Running a QlikView Expressor Dataflow from a Command Window

    Originally published on 07-20-2011 09:00 PM

     

    This description applies to releases prior to Expressor 3.4.  The etask utility in Expressor 3.4 and later releases have additional features that are described at the end of this document.

    You develop and test an expressor data integration application from within Expressor Studio,  and whenever you run the application it runs from within Studio. But  when you move your applications to production, you will run them from  within a command window on a computer on which you have installed the Expressor Engine component.

    The key to understanding how to deploy and run your applications depends on your understanding of the organization of the deployment package.

    You create a deployment package from within Studio. The deployment package becomes another artifact within your project and can be committed to Expressor Repository. When you want to deploy an application, you use the eproject command line utility to check the project out from Expressor Repository onto the computer hosting the Expressor Engine.

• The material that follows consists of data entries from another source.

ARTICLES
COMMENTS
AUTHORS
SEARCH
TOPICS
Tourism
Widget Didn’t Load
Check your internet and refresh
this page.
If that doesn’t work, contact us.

    Let’s examine the directory structure of a deployment package created from a project named Project1 that was associated with a library named Library1. The deployment package includes two dataflows from the project and another dataflow from the library.

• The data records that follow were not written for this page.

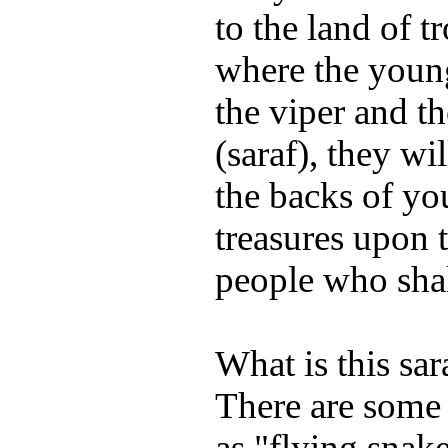
to the land of 
where the young
the viper and th
(saraf), they wi
the backs of yo
treasures upon 
people who shal
What is this sar
There are some
as "flying snake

    deployment_package.png

    In this figure, the deployment package is named DeploymentPackage1 and it contains four sub-directories.  The sub-directory Project1...0...Dataflow1 contains the deployment artifact corresponding to Dataflow1 originally included in Project1; this artifact is named Project1...0...Dataflow1.rpx.  Note how the directory and deployment artifact names include the project name, the dataflow name, and the current version of the project (in this example, zero).  Similarly, the subdirectories Project1...0...Dataflow2 and Library1...0...Dataflow3 contain the deployment artifacts corresponding to Dataflow2 originally included in Project1 (Project1...0...Dataflow2.rpx) and Dataflow3 originally included in Library1 (Library1...0...Dataflow3.rpx). Finally, the sub-directory external contains all of the files that were originally included in the workspace explorer external directories under  both the project and library.

    Now that you have installed a deployment package onto a computer hosting the Expressor Engine, how do you use etask to run the data integration application?

    In order for etask to run a dataflow, you must provide enough  information for the utility to find the deployment package directory and  determine the name of the project (or library), its version number, and  the name of the dataflow to run. How you provide this information  depends on the file system location of the working directory in which  you run etask.

    The easiest approach is to use the Start > All Programs >  expressor > expressor3 > expressor command prompt menu item to  open a command window and then change directories to either the  deployment package directory or one of its sub-directories.  This immediately solves the issue of locating the deployment package directory.  Then you simply need to specify the project name, version number, and dataflow name as arguments to the etask utility.

    etask -x dataflowName -p projectOrLibraryName -V version#

    For example:

    etask -x Dataflow1 -p Project1 -V 0

    or if the dataflow is in a library.

    etask -x Dataflow3 -p Library1 -V 0

    What if you want to run the dataflow from a different file system location?  In this case, you must also provide the absolute or relative path to the deployment package directory as an argument to etask (be certain to enter the entire command on a single line).

    etask -x dataflowName -p projectOrLibraryName -V version# -D pathToDeploymentPackageDirectory

    Note that neither of these commands requires that you know the actual name of the sub-directories or the names of the deployment artifacts; you only need to know the path to the deployment package directory.

    Alternatively, you can provide the name of the deployment artifact as an  argument to etask, which relieves you of the need to supply the project  name and version number.  With this approach, you run a dataflow using  the following commands, where the second syntax can be used from any  file system location.

    etask -x deploymentArtifactName

    or

    etask -x deploymentArtifactName -D pathToDeploymentPackageDirectory

    For example:

    etask -x Project1..0..Dataflow1 [-D pathToDeploymentPackageDirectory]

    or

    etask -x Library1..0..Dataflow3 [-D pathToDeploymentPackageDirectory]

    Additional Expressor 3.4 Command Line Arguments

    Because Expressor 3.4 dataflows may have multiple steps, the -d and -s command line arguments give you control over which steps are executed. Follow the -d flag with the index of the step where you want execution to begin.  Steps are numbered sequentially from 1.  In a three step dataflow, for example, if you want to run only steps 2 and 3, enter -d 2 as a command line argument to etask.  Use the -s flag to list the specific order in which you want steps to execute. Again in the three step dataflow, to run only steps 1 and 3, enter -s 1,3 as a command line argument to etask.

    Expressor 3.4 also includes functionality that allows modifications to operator properties at runtime.  There are three ways you can override an operator's properties:

    1. Use the Write Parameters operator to create a listing of parameters and their values.
    2. Pass a new value for an operator property to the dataflow as an argument to etask.
    3. Pass the name of an operator property substitution file to the dataflow as an argument to etask.

    For further discussion of these options, see the knowledge base article Managing Dataflow Parameters.